*Exercise prompt*.
In the records below, count every line where the string "from" appears, and reply with the count only.

*Extracted data*.
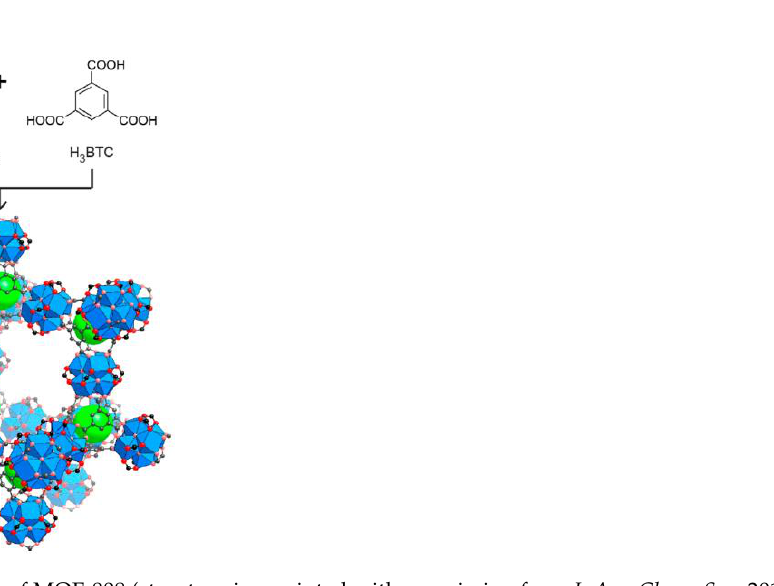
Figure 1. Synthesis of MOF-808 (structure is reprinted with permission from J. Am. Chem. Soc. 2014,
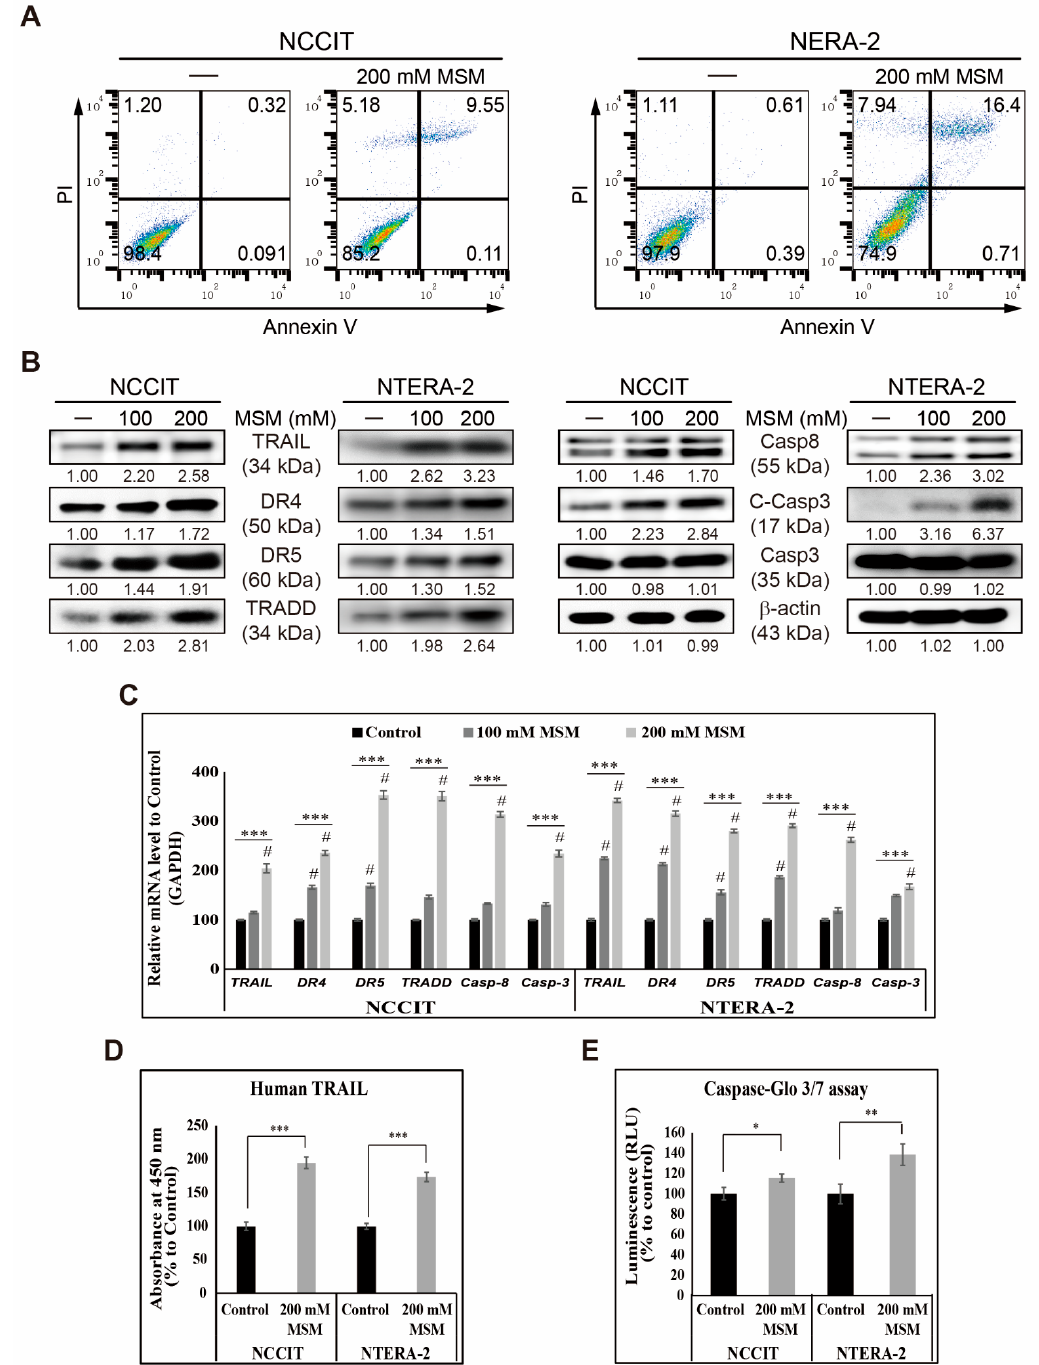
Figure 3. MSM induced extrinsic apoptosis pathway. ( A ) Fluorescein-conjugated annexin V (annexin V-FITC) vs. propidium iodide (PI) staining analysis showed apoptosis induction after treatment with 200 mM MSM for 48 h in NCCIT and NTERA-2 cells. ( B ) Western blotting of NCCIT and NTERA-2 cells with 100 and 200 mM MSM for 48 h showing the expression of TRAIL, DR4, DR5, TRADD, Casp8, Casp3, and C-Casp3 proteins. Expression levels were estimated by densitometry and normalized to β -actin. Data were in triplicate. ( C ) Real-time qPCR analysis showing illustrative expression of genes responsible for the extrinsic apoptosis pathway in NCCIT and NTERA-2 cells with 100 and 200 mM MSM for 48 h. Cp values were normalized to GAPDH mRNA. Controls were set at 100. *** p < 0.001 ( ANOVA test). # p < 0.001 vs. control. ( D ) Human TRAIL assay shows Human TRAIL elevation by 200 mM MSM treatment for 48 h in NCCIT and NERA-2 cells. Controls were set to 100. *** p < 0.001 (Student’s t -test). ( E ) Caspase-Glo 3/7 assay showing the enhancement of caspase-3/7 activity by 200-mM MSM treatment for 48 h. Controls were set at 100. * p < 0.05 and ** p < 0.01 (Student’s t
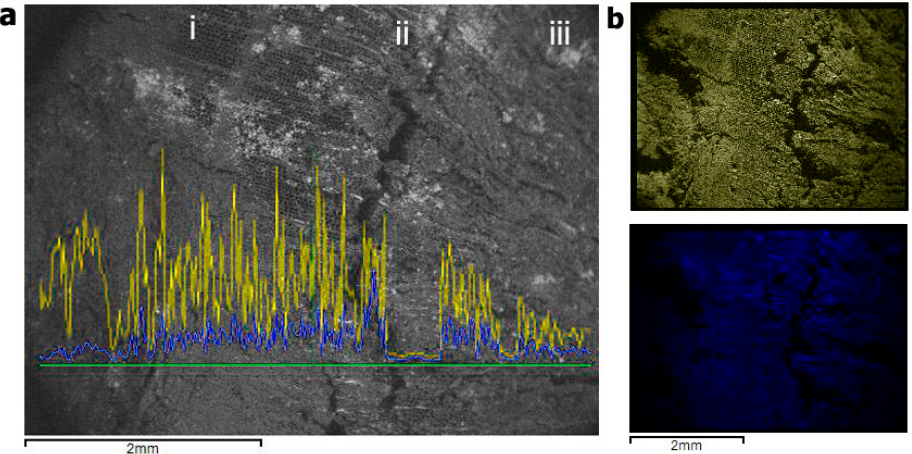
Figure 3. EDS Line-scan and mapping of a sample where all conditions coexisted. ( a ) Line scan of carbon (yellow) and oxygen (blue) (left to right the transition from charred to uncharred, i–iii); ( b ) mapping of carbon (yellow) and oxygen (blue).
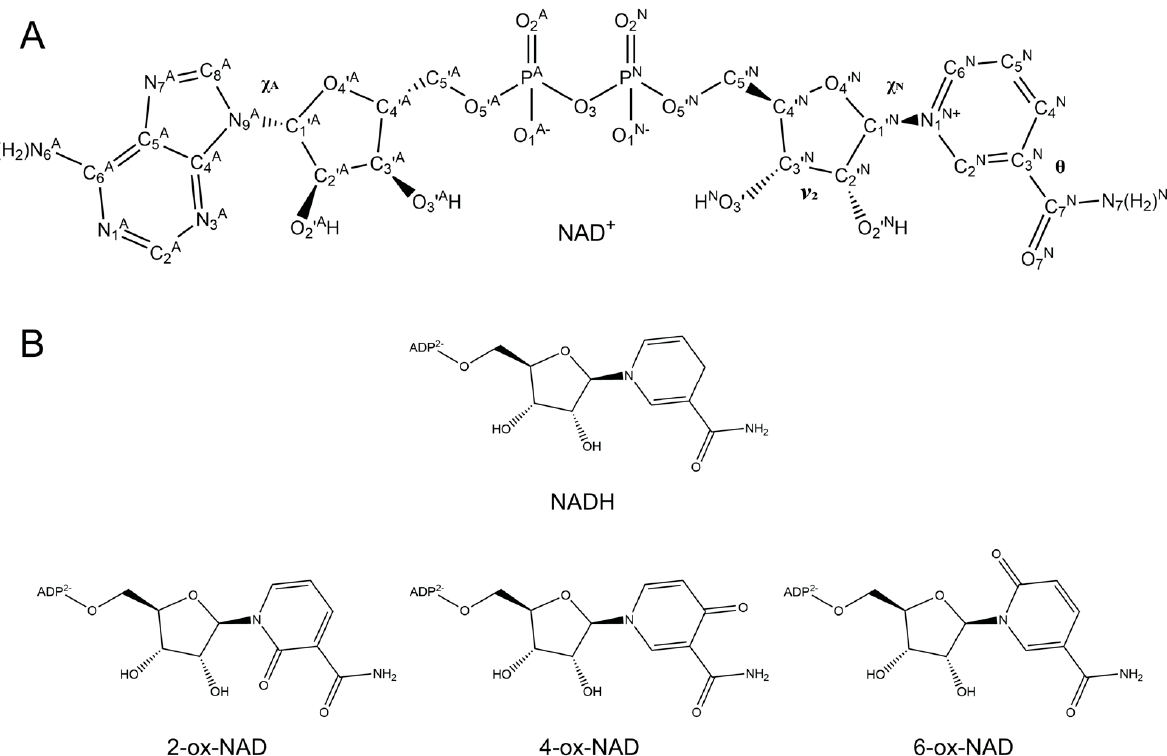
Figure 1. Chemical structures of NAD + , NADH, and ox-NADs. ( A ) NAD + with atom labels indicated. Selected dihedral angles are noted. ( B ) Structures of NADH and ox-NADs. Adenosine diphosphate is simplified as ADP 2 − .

==

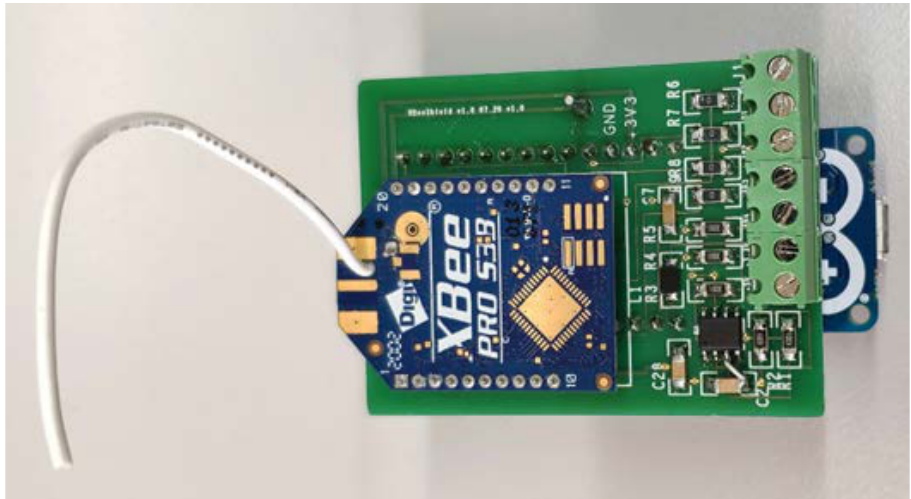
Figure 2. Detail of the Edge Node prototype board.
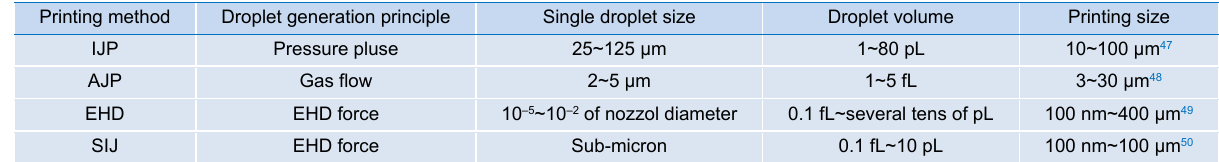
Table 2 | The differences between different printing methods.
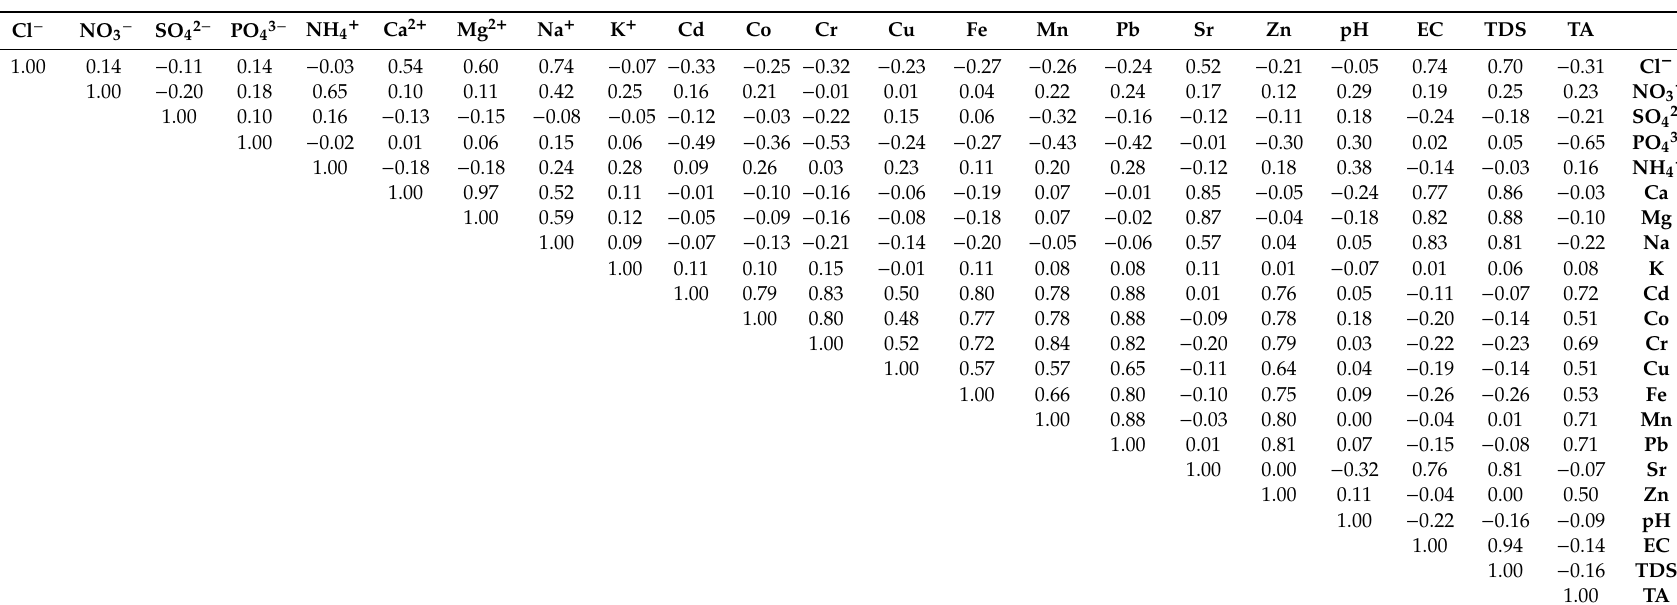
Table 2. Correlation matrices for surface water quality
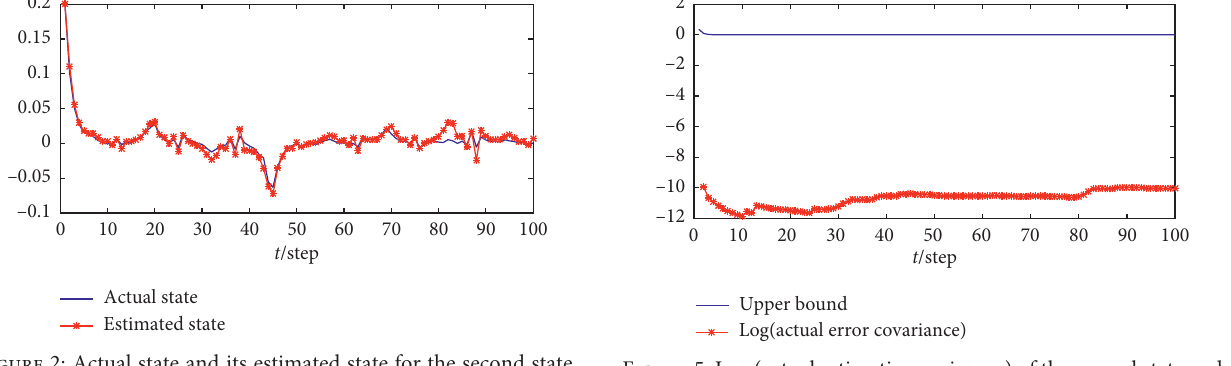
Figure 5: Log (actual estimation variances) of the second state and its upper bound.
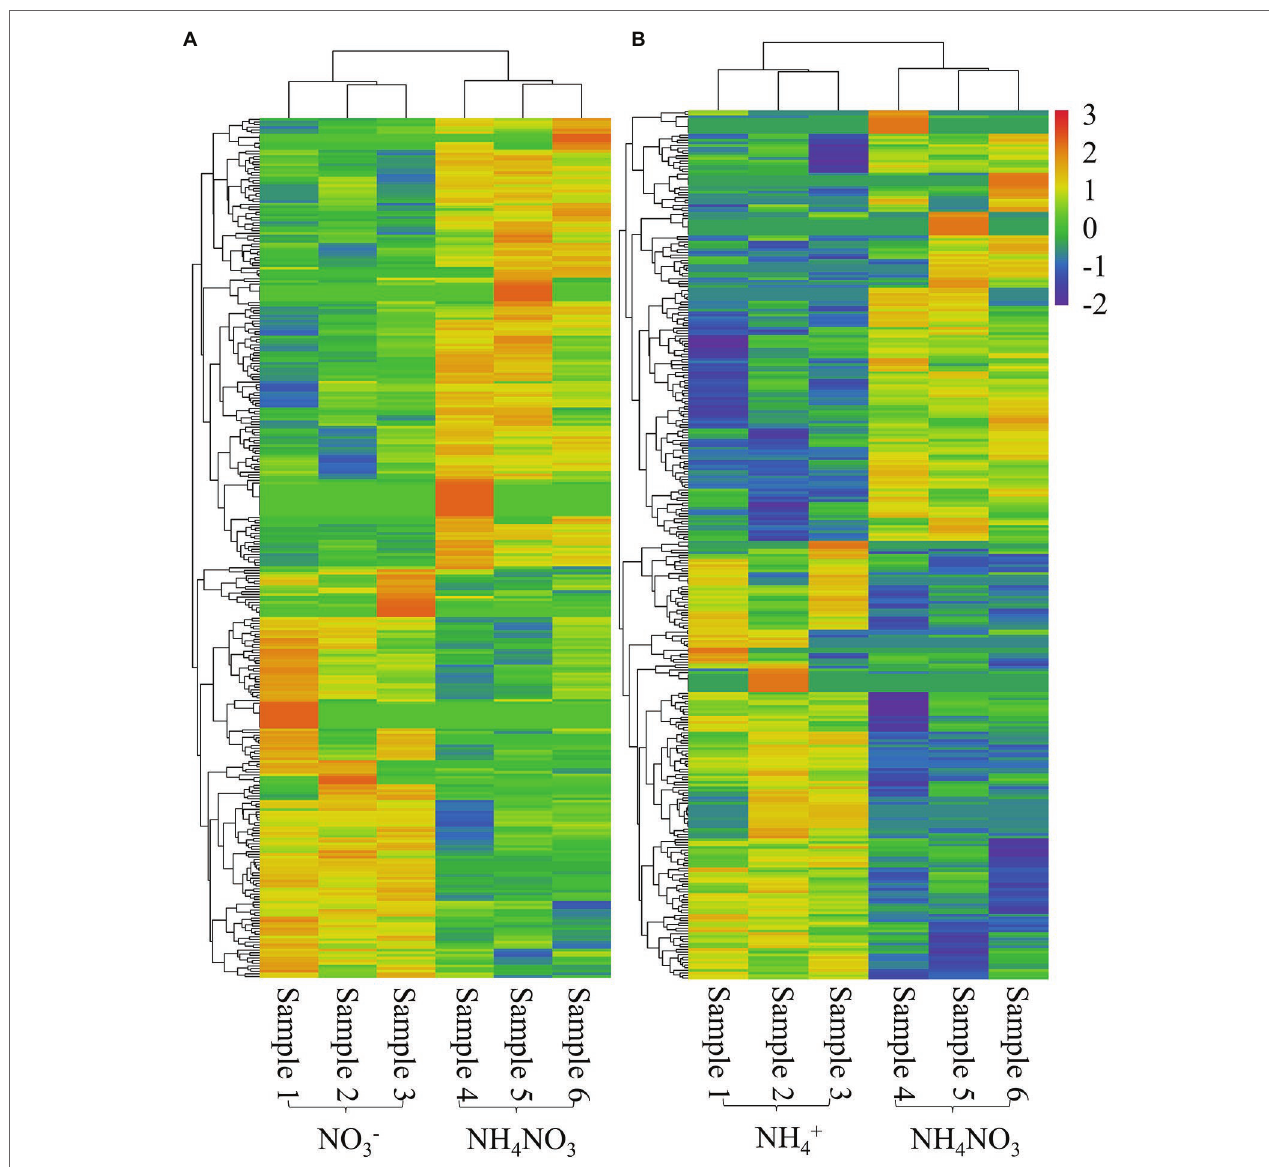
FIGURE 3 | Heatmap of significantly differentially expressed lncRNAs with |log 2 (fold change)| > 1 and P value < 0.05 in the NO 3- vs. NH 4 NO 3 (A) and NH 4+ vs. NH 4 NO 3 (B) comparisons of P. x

*Task response*.
2